Railway Minister Laloo Prasad Yadav promised strong action against those found responsible for what he called a “brutal murder.”
“Both trains were allowed to move on the same track by two stations despite the station heads having communication links,” Yadav told reporters at the site. “I don’t consider this an accident. I consider this brutal murder.”
Other officials emphasized, however, that the cause of the latest accident on India’s railways had yet to be determined.
At least five cars were badly damaged and were lying in a heap of mangled metal and wheels, a Reuters photographer at the site said. One car had been split in two. “It sounded like a huge bomb explosion,” a woman on the express train told STAR News TV.
One engine had slid on top of the other and was pointing skywards while some coaches were upside down on the tracks, which run through green paddy fields.

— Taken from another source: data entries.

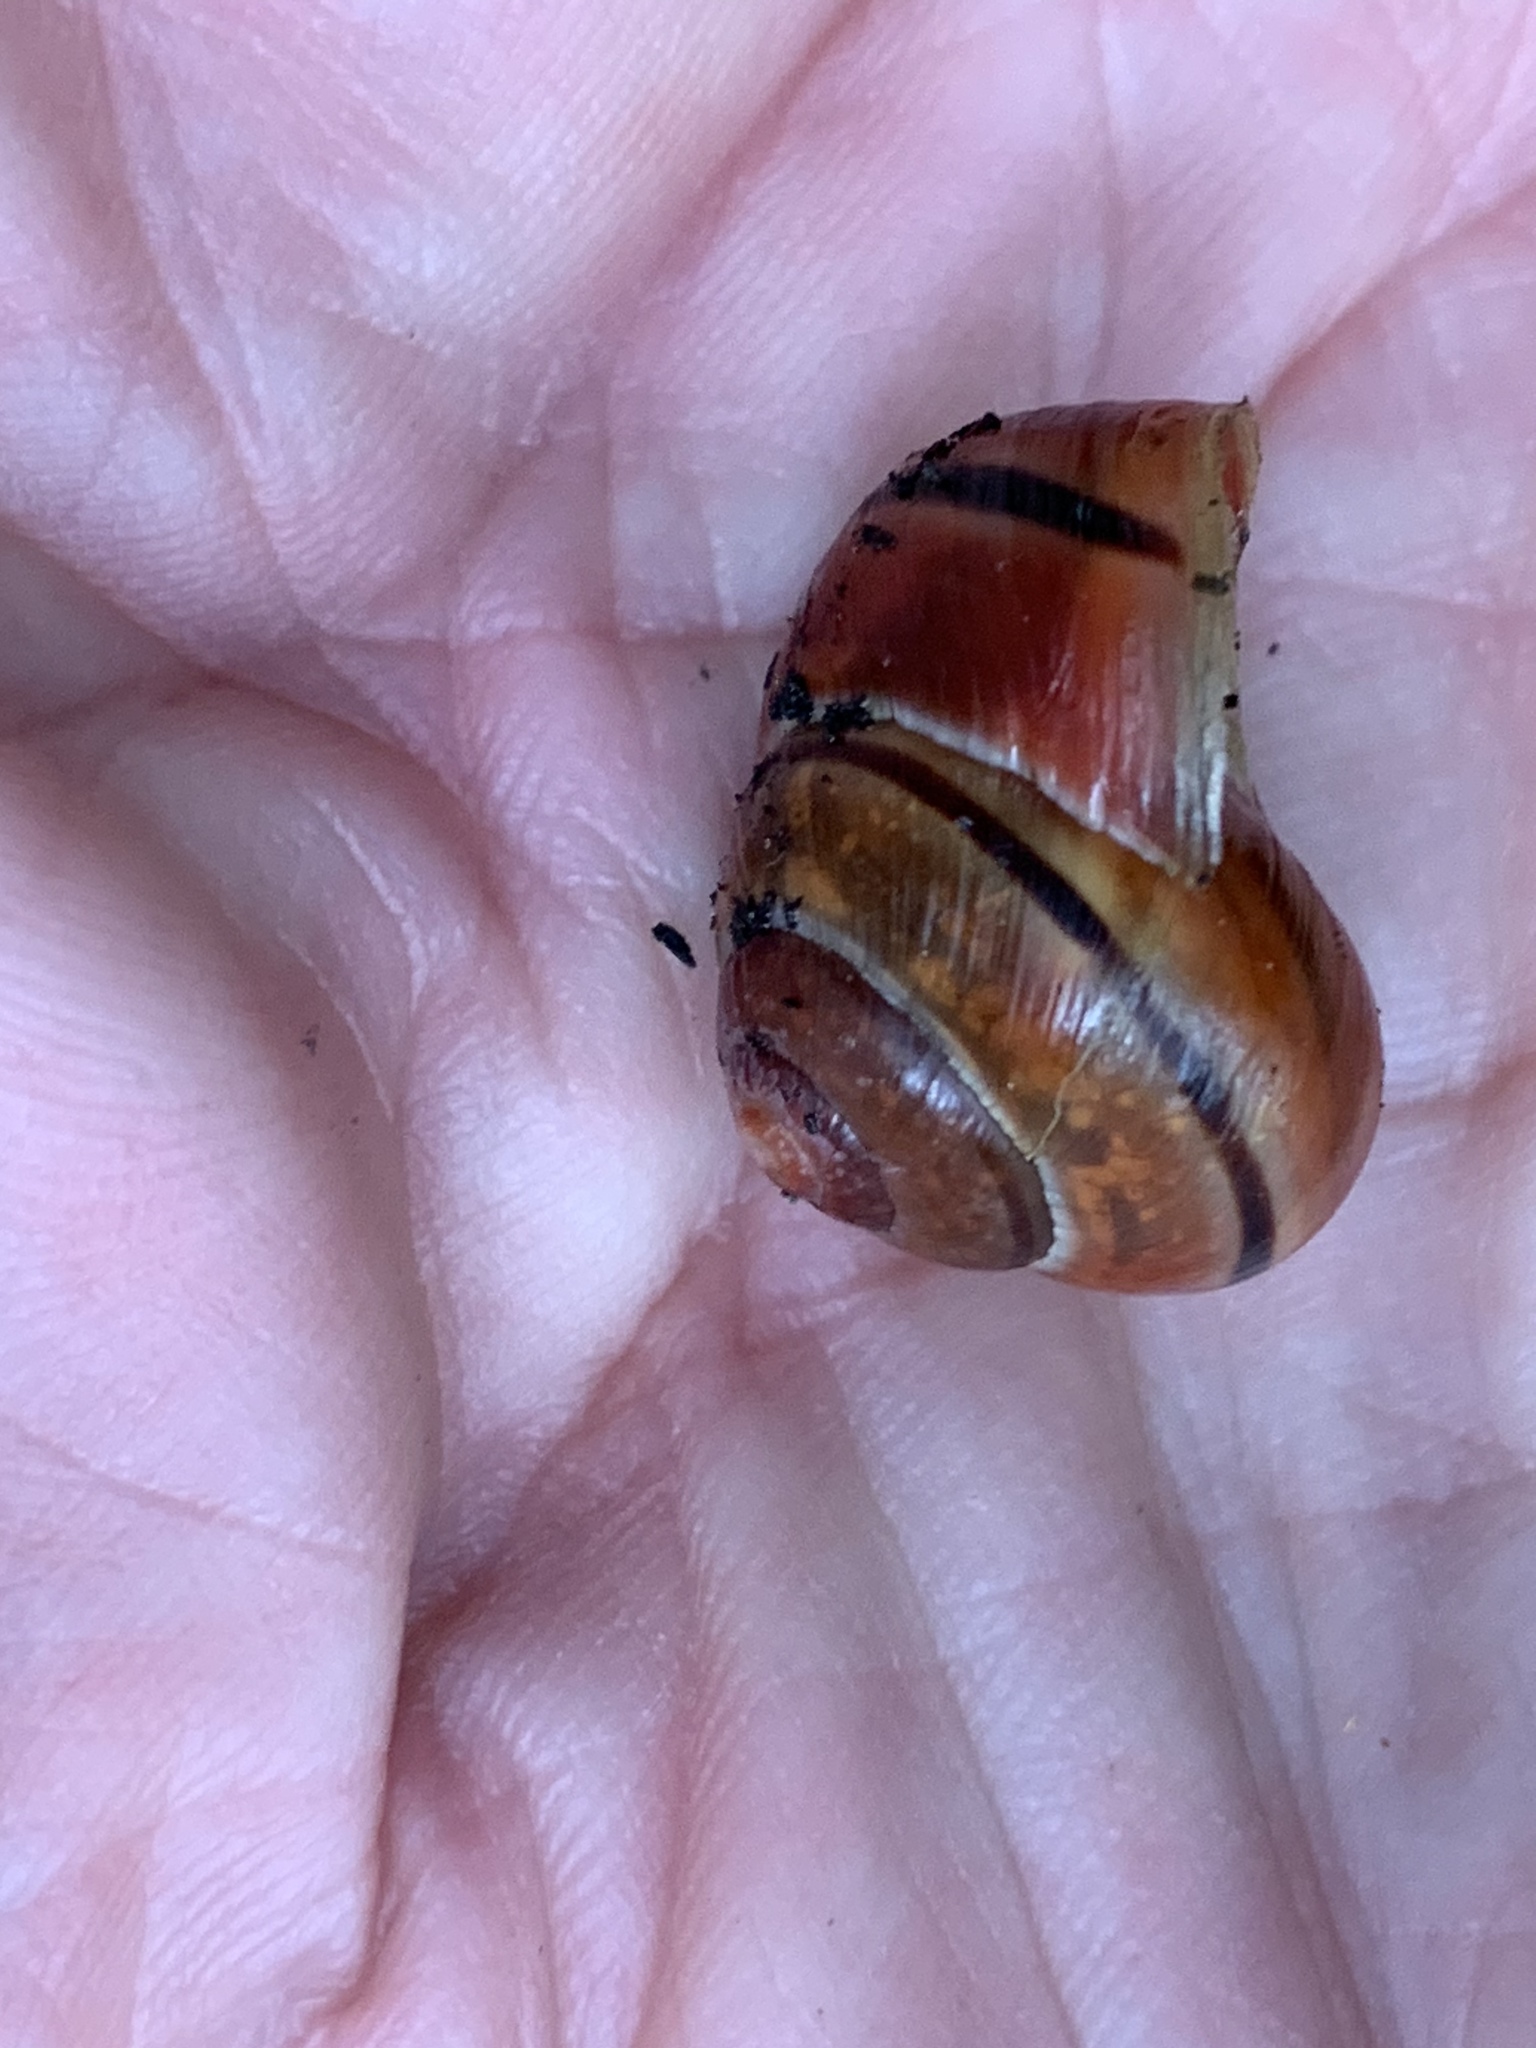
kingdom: Animalia
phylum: Mollusca
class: Gastropoda
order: Stylommatophora
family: Helicidae
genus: Cepaea
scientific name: Cepaea nemoralis
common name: Grovesnail
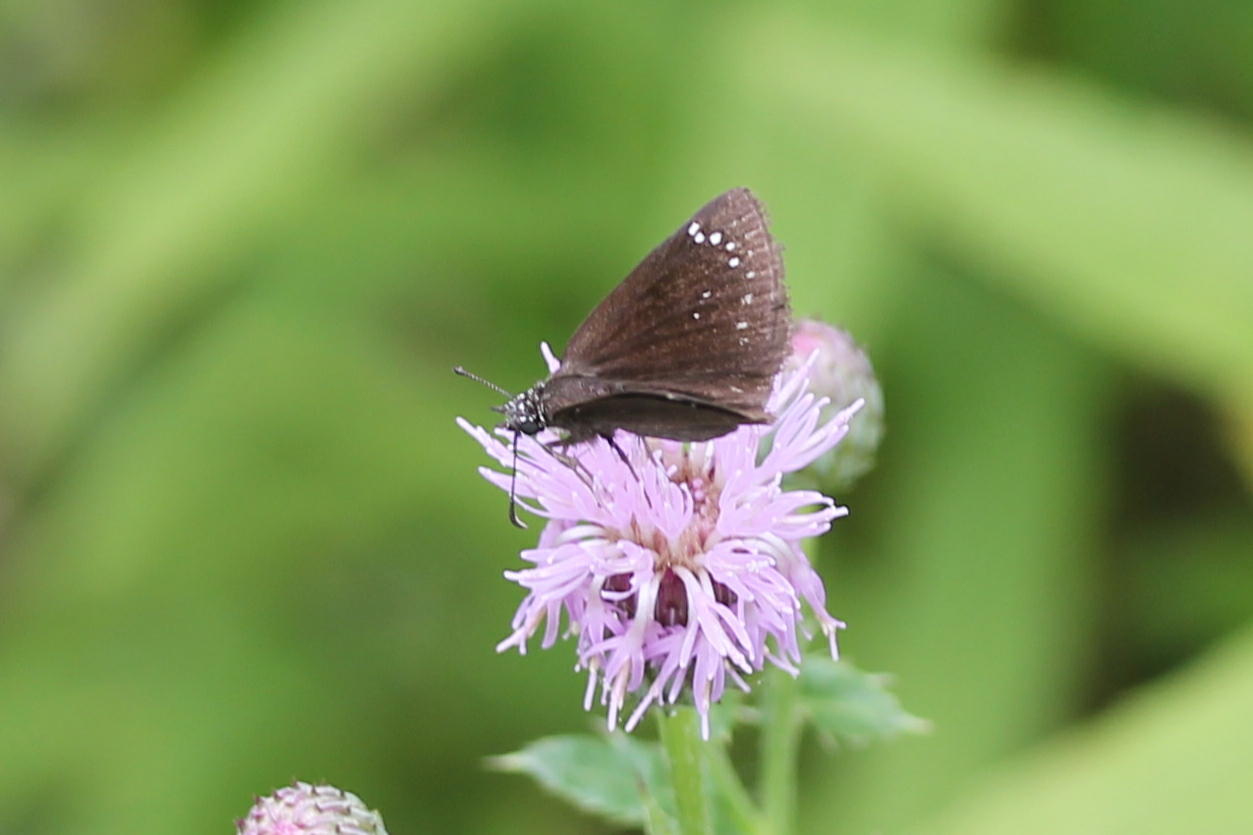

A railway spokesman said rescue work was over and 27 bodies had been recovered. He said 60 people were injured and not 250 as police had reported earlier. “We are now working to restore the track,” he added.
Earlier, villagers worked with their bare hands to remove passengers from the wreckage before rescue teams arrived with metal cutters.
Clothes and luggage were strewn around the site where hundreds of villagers gathered to watch. Television pictures showed several people climbing on top of the twisted carriages, apparently trying to break their way in.
The train was carrying some Hindu pilgrims home from Vaishno Devi, a revered shrine in the mountains of Jammu and Kashmir.